*** Opening of SELECTED TEXT ***
Subject to those additional observations as to the nature of the exercise that is involved, I agree with Kirby J, for the reasons he has given, that the findings on the issues of negligence and causation should not be overturned.
I also agree with what Kirby J has said about the matters of contributory negligence and costs, and with the orders he proposes.
GUMMOW J. In Berrigan Shire Council v Ballerini[19], Callaway JA remarked that "[t]he relationship between duty and breach in the law of negligence is causing more perplexity than it used to do". This appeal bears out the force of that statement.
[19](2005) 13 VR 111 at 115.
The errors of which the appellant rightly complains, regarding both the reasons of the trial judge and those of the New South Wales Court of Appeal, did not turn on factual matters upon which reasonable minds might differ. Rather, they concerned the misapplication of basic and settled matters of legal principle. These principles may be restated shortly. First, the proper resolution of an action in negligence depends on the existence and scope of the relevant duty of care. Secondly, whatever its scope, a duty of care imposes an obligation to exercise reasonable care; it does not impose a duty to prevent potentially harmful conduct. Thirdly, the assessment of breach depends on the correct identification of the relevant risk of injury. Fourthly, breach must be assessed prospectively and not retrospectively. Fifthly, such an assessment of breach must be made in the manner described by Mason J in Wyong Shire Council v Shirt[20].
[20](1980) 146 CLR 40 at 47-48.
The facts
The facts are set out in greater detail in the reasons of Callinan J, but it is convenient to set out the main aspects here.
*** Close of SELECTED TEXT ***
TASKS TO PERFORM:
[1] Extract the passage of the judgment excerpt starting at "Subject to those" and ending at "orders he proposes.".
[2] In the judgment excerpt, who remarked in Berrigan Shire Council v Ballerini that the relationship between duty and breach in negligence is causing more perplexity than it used to?
[3] Translate this sentence from the judgment excerpt into Spanish: "Fourthly, breach must be assessed prospectively and not retrospectively."
The rows come from a separate source, not from the judgment excerpt.
*** Opening of RECORDED DATA ***
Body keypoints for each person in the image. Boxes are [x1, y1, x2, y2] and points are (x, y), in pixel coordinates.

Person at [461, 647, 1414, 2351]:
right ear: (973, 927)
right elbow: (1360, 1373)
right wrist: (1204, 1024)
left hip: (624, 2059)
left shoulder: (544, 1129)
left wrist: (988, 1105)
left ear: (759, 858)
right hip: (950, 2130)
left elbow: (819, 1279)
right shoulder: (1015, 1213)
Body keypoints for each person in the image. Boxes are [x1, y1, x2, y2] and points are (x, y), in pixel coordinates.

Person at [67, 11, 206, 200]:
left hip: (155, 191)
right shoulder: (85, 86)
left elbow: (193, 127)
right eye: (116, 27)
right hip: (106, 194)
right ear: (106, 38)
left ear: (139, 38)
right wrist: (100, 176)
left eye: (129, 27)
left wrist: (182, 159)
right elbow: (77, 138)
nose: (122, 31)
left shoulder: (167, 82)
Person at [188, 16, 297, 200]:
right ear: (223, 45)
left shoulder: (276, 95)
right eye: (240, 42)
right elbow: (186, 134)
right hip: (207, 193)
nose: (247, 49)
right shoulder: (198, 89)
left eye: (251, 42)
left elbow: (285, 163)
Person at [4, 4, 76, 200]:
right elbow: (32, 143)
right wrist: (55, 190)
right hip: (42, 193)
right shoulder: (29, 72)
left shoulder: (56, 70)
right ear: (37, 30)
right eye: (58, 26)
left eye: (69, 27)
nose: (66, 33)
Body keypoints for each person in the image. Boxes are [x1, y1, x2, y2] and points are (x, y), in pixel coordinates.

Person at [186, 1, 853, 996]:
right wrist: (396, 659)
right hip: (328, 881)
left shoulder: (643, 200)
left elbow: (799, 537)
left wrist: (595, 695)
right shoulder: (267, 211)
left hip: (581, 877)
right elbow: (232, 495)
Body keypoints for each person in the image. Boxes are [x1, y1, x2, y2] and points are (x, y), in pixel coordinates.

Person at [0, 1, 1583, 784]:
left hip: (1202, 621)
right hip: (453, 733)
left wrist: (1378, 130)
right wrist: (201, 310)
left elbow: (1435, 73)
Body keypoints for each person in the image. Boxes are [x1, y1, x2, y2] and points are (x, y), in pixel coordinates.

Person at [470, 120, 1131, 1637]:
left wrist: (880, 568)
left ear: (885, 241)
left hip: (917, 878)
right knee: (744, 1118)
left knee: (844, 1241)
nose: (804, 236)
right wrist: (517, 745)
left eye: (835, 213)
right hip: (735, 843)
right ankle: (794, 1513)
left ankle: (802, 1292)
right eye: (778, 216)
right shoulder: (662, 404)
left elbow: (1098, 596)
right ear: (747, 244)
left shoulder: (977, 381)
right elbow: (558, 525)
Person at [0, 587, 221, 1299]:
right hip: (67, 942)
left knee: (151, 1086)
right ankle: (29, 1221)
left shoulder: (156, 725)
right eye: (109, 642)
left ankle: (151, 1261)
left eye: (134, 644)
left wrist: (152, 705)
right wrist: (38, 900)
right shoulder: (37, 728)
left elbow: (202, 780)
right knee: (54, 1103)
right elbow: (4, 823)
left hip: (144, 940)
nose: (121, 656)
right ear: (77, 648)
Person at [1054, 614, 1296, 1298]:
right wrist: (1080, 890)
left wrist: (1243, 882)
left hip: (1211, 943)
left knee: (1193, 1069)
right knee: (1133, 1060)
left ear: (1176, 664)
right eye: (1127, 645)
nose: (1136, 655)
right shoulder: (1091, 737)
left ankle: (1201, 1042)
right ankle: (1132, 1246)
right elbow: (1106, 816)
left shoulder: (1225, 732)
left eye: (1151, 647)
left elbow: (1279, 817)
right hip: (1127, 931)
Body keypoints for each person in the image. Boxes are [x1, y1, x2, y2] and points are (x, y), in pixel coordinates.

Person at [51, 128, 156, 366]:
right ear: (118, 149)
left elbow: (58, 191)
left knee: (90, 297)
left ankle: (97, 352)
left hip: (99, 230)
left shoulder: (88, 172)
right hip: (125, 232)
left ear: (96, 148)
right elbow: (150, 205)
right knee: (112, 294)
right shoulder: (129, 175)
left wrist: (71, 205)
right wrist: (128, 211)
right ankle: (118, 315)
*** Close of RECORDED DATA ***
SOLUTIONS TO EACH TASK:
[1]
Subject to those additional observations as to the nature of the exercise that is involved, I agree with Kirby J, for the reasons he has given, that the findings on the issues of negligence and causation should not be overturned.
I also agree with what Kirby J has said about the matters of contributory negligence and costs, and with the orders he proposes.

[2] Callaway JA

[3] En cuarto lugar, la infracción debe evaluarse de forma prospectiva y no retrospectiva.